Waterluvian 4 days ago | parent [-]

Can a regular expression be used to restrict Unicode chars like the ones described?

I’m imagining a listing of regex rules for the various gotchas, and then a validation-level use that unions the ones you want.

fluoridation 3 days ago | parent [-]

Why would you need a regular expression for that? It's just a list of characters.

Waterluvian 3 days ago | parent [-]

There’s cases where certain characters coming before or after others is what creates the issue.

arp242 4 days ago | parent | prev [-]

I always thought you kind of need those directional control characters to correctly render bidi text? e.g. if you write something in Hebrew but include a Latin word/name (or the reverse).

dcrazy 4 days ago | parent | next [-]

This is the job of the Bidi Algorithm: https://www.unicode.org/reports/tr9/

Of course, this is an “annex”, not part of the core Unicode spec.
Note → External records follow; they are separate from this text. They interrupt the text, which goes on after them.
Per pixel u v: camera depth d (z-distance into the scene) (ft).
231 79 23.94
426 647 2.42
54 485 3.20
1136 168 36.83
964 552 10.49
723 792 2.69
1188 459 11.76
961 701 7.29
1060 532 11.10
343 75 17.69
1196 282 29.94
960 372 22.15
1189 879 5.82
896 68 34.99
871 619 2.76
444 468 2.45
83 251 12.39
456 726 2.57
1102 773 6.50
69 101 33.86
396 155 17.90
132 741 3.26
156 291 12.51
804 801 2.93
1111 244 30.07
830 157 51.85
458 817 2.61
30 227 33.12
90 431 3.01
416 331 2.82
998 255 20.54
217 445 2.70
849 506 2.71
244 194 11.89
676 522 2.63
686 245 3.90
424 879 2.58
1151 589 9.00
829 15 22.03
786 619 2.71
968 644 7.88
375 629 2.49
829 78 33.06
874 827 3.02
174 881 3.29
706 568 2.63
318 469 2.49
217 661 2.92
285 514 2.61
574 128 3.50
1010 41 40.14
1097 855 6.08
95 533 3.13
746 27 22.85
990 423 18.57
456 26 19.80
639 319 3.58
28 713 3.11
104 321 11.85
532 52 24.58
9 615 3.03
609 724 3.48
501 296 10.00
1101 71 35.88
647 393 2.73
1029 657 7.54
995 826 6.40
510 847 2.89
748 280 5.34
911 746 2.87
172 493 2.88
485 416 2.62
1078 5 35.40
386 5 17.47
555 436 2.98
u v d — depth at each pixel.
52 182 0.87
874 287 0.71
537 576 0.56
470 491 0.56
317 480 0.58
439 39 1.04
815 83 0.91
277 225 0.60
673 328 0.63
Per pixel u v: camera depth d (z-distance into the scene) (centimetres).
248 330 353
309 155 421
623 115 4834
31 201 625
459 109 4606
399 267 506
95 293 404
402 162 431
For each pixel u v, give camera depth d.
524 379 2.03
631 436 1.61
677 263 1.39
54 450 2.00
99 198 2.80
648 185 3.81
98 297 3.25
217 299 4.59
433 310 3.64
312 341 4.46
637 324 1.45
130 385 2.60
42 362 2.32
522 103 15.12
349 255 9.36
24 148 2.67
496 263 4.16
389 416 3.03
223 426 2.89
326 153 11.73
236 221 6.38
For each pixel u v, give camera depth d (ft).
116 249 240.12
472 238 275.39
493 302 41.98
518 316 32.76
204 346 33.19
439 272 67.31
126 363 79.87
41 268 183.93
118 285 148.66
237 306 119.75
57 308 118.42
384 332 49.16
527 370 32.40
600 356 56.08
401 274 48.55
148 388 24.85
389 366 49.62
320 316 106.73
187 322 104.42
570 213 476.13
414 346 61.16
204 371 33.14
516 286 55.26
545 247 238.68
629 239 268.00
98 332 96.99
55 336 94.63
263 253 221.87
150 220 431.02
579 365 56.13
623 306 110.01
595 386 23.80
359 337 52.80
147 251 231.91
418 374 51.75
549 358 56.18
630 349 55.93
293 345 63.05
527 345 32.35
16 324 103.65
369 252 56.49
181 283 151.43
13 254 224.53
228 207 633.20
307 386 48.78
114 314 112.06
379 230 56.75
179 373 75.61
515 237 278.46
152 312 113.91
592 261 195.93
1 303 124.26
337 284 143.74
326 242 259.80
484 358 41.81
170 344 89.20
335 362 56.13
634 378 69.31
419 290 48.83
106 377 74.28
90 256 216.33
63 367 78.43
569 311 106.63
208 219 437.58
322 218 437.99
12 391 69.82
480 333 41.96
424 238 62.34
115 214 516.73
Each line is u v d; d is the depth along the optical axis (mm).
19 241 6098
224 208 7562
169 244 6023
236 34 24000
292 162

So in situations where you can’t rely on the presentation layer’s (correct) implementation of the Bidi algorithm, you can fall back to directional override/embedding characters.

acdha 4 days ago | parent [-]

Over the years I’ve run into a few situations where the rules around neutral characters didn’t produce the right result and so we had to use the override characters to force the correct display. It’s completely a niche but very handy when you are mixing quotes within a complex text.

layer8 4 days ago | parent | prev [-]

Read the parent’s link. The characters “to be avoided” are a particular special-purpose subset, not directional control characters in general.